Kur’an-ı Kerim’de burçlar doğrudan burç isimleriyle geçmez, yani günümüzde bildiğimiz Koç, Boğa, İkizler gibi zodyak burçları tek tek anılmaz. Ancak 'burç' kelimesi Kur’an’da birkaç ayette farklı anlamlarda geçer ve gökyüzüyle, yıldızlarla ve göksel düzenle bağlantılı olarak kullanılır.
Kur'an-ı Kerim'de Buruc suresi de vardır. Fakat Buruc suresinin adındaki burç, bugün kullandığımız 'burç' anlamına gelmez. Buradaki 'burç' kelimesi, astronomi bilimiyle ilgilidir. Burçlar ve astroloji ise bilim dünyası tarafından da kabul görmez.

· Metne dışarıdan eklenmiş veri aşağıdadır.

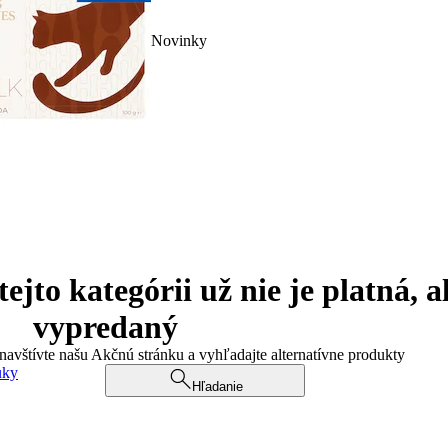
Novinky
jto kategórii už nie je platná, a
vypredaný
 navštívte našu Akčnú stránku a vyhľadajte alternatívne produkty
uky
Hľadanie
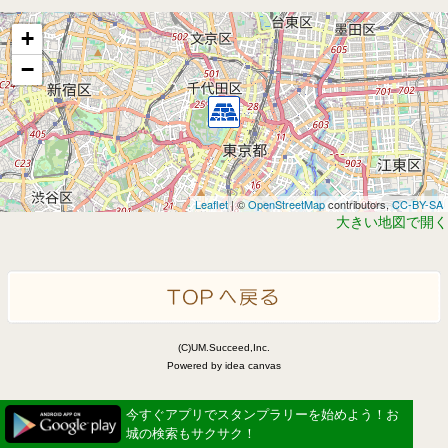
+
−
Leaflet
| ©
OpenStreetMap
contributors,
CC-BY-SA
大きい地図で開く
(C)UM.Succeed,Inc.
Powered by idea canvas
今すぐアプリでスタンプラリーを始めよう！お
城の検索もサクサク！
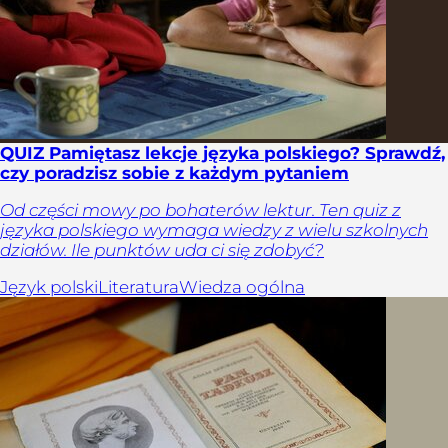
QUIZ Pamiętasz lekcje języka polskiego? Sprawdź,
czy poradzisz sobie z każdym pytaniem
Od części mowy po bohaterów lektur. Ten quiz z
języka polskiego wymaga wiedzy z wielu szkolnych
działów. Ile punktów uda ci się zdobyć?
Język polski
Literatura
Wiedza ogólna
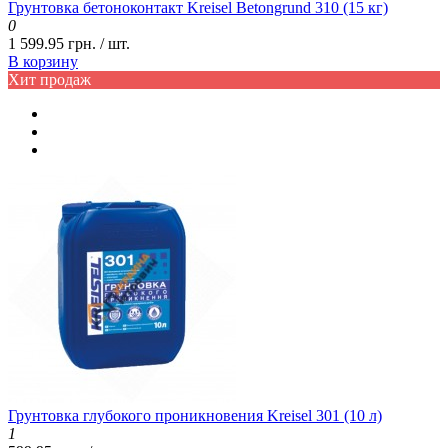
Грунтовка бетоноконтакт Kreisel Betongrund 310 (15 кг)
0
1 599.95 грн. / шт.
В корзину
Хит продаж
Грунтовка глубокого проникновения Kreisel 301 (10 л)
1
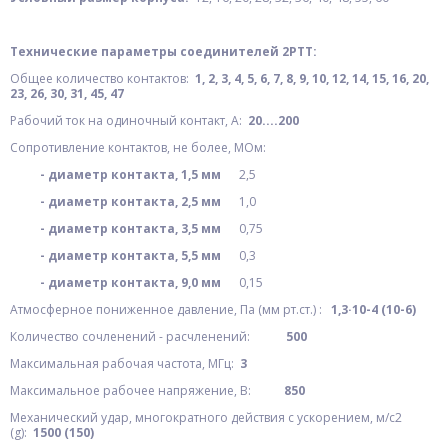
Технические параметры соединителей 2РТТ:
Общее количество контактов:
1, 2, 3, 4, 5, 6, 7, 8, 9, 10, 12, 14, 15, 16, 20,
23, 26, 30, 31, 45, 47
Рабочий ток на одиночный контакт, А:
20....200
Сопротивление контактов, не более, МОм:
- диаметр контакта, 1,5 мм
2,5
- диаметр контакта, 2,5 мм
1,0
- диаметр контакта, 3,5 мм
0,75
- диаметр контакта, 5,5 мм
0,3
- диаметр контакта, 9,0 мм
0,15
Атмосферное пониженное давление, Па (мм рт.ст.) :
1,3·10-4 (10-6)
Количество сочленений - расчленений:
500
Максимальная рабочая частота, МГц:
3
Максимальное рабочее напряжение, В:
850
Механический удар, многократного действия с ускорением, м/с2
(g):
1500 (150)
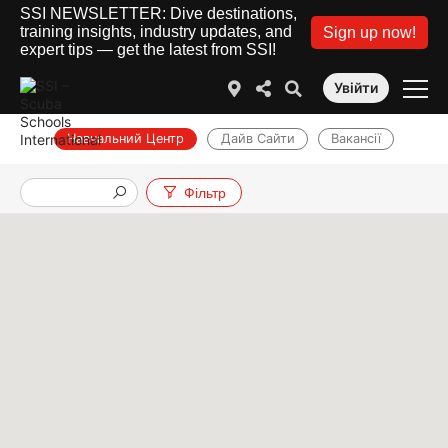
SSI NEWSLETTER: Dive destinations,
training insights, industry updates, and
Sign up now!
expert tips — get the latest from SSI!
Увійти
Навчальний Центр
Дайв Сайти
Вакансії
Фільтр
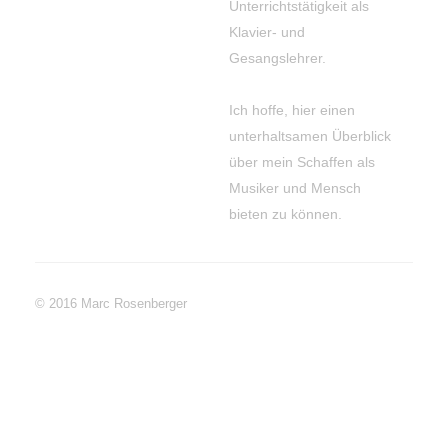
Unterrichtstätigkeit als
Klavier- und
Gesangslehrer.
Ich hoffe, hier einen
unterhaltsamen Überblick
über mein Schaffen als
Musiker und Mensch
bieten zu können.
© 2016 Marc Rosenberger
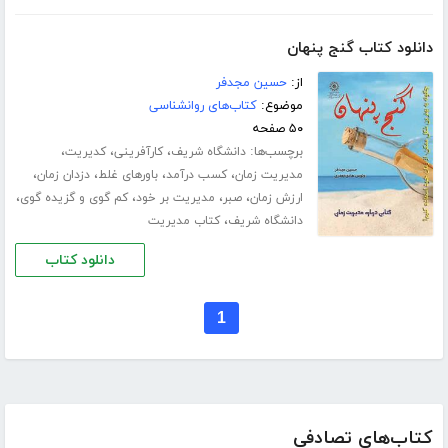
دانلود کتاب گنج پنهان
از:
حسین مجدفر
موضوع:
کتاب‌های روانشناسی
۵۰ صفحه
برچسب‌ها:
،
،
،
دانشگاه شریف
کارآفرینی
کدیریت
،
،
،
،
مدیریت زمان
کسب درآمد
باورهای غلط
دزدان زمان
،
،
،
،
ارزش زمان
صبر
مدیریت بر خود
کم گوی و گزیده گوی
،
دانشگاه شریف
کتاب مدیریت
دانلود کتاب
1
کتاب‌های تصادفی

Peygamber Efendimiz Burçlara İnanır mı?
İslam dini, falcılık, büyücülük medyumluk gibi 'gelecekten haber getiren' eylemleri yasaklamıştır. Yıldızların insanların kaderini belirlediği bir sisteme dayanan burçlar da İslam'da kabul görmez. Dolayısıyla Peygamber Efendimiz de burçlara inanmazdı.
Astroloji, geleceğe dair bilgilere sahip olduğunu iddia eder ancak İslam'a göre geleceği yalnızca Allah bilebilir. 'Geleceği sadece Allah bilir (Lokman Suresi, 34. Ayet)' Bu nedenle yıldız falı gibi geleceği önceden bildiğini iddia eden yöntemler de Kur’an’a aykırıdır.
Yıldızlar, Kur’an’da yön bulmak (Nahl 16/16) ve gökyüzünün süsü olmak gibi fiziksel ve estetik amaçlarla yaratılmış varlıklar olarak anlatılır.